A história e o seu desenvolvimento são os mesmos, com as exatas mesmas falas, apesar da dublagem diferente do que foi visto no PSOne. Contudo, a narrativa pesa bastante para o lado do horror, com momentos que farão você realmente segurar o fôlego, como um corredor escuro, iluminado apenas pelos trovões lá fora, ou por barulhos de gemidos ao fim de uma escada.

Resident Evil HD Remaster (Foto: Divulgação) — Foto: TechTudo

Este clima, claro, é propício para o primeiro game da saga, estrelado por Jill Valentine e Chris Redfield, os dois personagens jogáveis, e com histórias distintas. A equipe Alpha Team é enviada para resgatar os membros do Bravo Team, ambas parte da organização STARS, que investigam os arredores de Raccoon City a partir de boatos de pessoas atacando umas as outras.

A história deve ser lembrada pelos fãs mais antigos: nesse meio tempo, os membros do Alpha Team se perdem após chegar ao local, com um ataque de cães raivosos e monstruosos que surgem do nada, no meio do mato. Sem escolha, eles vão parar dentro de uma mansão, onde terão que descobrir os segredos da corporação Umbrella e também sobre o que está causando os ataques dos chamados “zumbis”.

Resident Evil HD Remaster (Foto: Divulgação) — Foto: TechTudo

Resident Evil HD Remaster merece todos os louros da vitória por não ter medo de ser clássico, em uma época onde jogos com narrativa mais cinematográfica fazem sucesso. Aqui, a história se desenvolve de forma mais tradicional, até de com certa “canastrice”, diríamos, em momentos onde as frases dos personagens soam bem forçadas, no estilo de filmes B antigos. Mas, bem, este sempre foi o objetivo de Resident Evil, ao menos antigamente.
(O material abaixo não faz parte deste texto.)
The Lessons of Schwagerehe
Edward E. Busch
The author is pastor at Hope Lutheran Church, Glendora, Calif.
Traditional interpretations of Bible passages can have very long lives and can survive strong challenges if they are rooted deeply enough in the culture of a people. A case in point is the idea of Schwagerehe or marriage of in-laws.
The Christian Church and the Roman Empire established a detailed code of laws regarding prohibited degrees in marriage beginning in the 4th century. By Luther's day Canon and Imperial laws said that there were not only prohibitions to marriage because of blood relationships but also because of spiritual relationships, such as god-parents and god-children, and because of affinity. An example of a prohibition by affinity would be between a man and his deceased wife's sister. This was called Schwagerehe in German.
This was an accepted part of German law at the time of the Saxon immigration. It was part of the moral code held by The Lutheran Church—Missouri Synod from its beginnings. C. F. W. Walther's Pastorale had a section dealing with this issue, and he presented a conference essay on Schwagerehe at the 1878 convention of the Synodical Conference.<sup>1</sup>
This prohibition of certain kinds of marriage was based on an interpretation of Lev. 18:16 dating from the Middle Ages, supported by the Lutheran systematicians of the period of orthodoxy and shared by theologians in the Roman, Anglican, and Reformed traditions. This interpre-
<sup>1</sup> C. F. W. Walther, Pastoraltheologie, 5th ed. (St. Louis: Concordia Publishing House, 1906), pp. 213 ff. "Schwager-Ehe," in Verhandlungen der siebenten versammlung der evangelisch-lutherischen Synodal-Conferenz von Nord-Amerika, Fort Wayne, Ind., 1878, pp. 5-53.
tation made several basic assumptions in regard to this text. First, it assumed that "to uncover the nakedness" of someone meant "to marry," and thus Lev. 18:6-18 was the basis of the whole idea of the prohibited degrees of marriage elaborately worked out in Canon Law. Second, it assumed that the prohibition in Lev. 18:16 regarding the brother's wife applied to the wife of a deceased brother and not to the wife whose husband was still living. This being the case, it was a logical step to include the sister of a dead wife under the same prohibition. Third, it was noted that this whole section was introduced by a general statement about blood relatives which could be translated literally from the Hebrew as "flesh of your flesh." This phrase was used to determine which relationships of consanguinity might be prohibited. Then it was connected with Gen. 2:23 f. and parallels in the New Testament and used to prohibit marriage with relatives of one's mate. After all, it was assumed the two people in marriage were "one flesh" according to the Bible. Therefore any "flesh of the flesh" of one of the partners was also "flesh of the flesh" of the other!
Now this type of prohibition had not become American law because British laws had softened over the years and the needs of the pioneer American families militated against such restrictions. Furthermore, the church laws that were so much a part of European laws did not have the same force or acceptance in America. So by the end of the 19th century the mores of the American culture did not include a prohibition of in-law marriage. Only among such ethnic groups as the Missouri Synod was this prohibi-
O problema é que isso pode ser uma faca de dois gumes. Enquanto quem é fã do original e o jogou na época vai amar o que foi feito aqui, mas, ao mesmo tempo, uma parcela mais nova do público não deve ficar muito satisfeita. Da mesma forma que o jogo original, este remake também envelheceu.

Resident Evil HD Remaster (Foto: Divulgação) — Foto: TechTudo

Não estamos falando que Resident Evil HD Remaster seja um jogo ruim. Ele é extremamente divertido e bem-feito, mas carece de uma atenção maior no quesito de novidades. Se a intenção da Capcom era a de oferecer uma experiência fiel ao original, ela acertou, mas vale lembrar que os jogos evoluíram, e alguns títulos mais antigos podem não funcionar tão bem com o público atual.
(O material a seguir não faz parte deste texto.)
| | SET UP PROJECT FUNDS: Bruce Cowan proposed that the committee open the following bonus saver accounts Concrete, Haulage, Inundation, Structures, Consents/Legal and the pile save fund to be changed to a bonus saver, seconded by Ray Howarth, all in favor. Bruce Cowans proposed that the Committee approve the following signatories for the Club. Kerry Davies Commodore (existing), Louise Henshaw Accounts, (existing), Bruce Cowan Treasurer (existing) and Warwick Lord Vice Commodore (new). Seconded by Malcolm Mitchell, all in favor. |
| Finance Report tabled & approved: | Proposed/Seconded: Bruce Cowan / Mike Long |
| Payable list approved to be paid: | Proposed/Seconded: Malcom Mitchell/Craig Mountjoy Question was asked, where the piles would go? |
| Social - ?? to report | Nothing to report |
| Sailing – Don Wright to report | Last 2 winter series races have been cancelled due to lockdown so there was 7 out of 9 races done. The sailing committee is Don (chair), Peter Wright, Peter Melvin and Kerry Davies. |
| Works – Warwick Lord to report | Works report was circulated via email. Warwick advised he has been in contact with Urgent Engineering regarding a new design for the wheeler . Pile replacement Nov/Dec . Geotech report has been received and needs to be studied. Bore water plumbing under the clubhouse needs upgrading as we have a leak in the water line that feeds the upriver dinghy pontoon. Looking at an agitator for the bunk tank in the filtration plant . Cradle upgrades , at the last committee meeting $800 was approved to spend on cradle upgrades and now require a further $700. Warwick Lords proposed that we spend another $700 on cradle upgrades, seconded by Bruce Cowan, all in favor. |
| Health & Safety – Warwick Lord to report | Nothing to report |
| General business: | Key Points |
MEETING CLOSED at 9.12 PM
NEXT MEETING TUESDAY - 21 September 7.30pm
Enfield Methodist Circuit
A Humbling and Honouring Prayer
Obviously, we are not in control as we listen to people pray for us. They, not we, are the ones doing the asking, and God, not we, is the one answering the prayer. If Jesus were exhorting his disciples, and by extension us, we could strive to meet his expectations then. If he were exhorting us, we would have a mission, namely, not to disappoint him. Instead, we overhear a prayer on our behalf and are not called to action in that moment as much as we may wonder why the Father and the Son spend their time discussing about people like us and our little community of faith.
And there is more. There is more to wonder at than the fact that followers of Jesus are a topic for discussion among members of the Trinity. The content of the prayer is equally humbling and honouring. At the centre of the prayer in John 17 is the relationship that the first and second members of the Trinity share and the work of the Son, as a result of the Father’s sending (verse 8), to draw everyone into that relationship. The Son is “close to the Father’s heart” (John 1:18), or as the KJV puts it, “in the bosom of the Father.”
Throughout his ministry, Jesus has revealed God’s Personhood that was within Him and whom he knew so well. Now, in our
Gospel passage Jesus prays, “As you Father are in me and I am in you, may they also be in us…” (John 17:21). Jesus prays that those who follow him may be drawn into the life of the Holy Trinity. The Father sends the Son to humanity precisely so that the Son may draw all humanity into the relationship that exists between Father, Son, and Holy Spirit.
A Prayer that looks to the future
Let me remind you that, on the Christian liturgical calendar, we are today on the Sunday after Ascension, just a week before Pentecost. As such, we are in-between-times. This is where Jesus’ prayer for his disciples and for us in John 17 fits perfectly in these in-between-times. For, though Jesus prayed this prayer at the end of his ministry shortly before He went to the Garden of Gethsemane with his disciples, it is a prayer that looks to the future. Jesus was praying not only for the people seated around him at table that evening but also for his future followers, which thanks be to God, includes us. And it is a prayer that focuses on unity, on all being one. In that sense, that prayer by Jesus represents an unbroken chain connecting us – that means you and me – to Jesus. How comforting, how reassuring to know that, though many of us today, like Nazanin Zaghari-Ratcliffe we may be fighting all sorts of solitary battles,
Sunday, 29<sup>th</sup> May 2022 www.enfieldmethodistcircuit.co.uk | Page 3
Quebra-cabeças e dificuldade

Resident Evil HD Remaster é um jogo difícil, no bom sentido. Desafiador como um Dark Souls, mas, ao mesmo tempo, mais simples por ser um jogo antigo e bem mais rápido de fechar. Porém, ele também pode ser difícil no sentido de “frustrante”. Imagine, por exemplo, ficar totalmente sem munição para lidar com os monstros, e preso naquele savegame em específico, simplesmente por não ter mais munição para coletar na casa?

Resident Evil HD Remaster (Foto: Divulgação) — Foto: TechTudo

A mesma falta de recursos pode ocorrer para outros tipos de itens. Quem jogou o original deve se lembrar que, para salvar o progresso, era preciso encontrar uma máquina de escrever, e ainda assim era preciso ter tinta sobrando em seus itens. Se a tinta estiver em falta, e não tivermos mais como pegar em nenhum local da mansão, é “adeus” para o savegame – jogue até o final sem gravar seu progresso e boa sorte.

Esse tipo de função, em específico, podia funcionar na época em que o primeiro game foi lançado, seja por limitação técnica ou por oferecer um desafio maior. Mas, atualmente, alguém que está acostumado com tantos jogos que possuem “autosave” ou não limitam as chances de salvar o progresso vai ficar extremamente frustrado na hora de se deparar com um problema assim.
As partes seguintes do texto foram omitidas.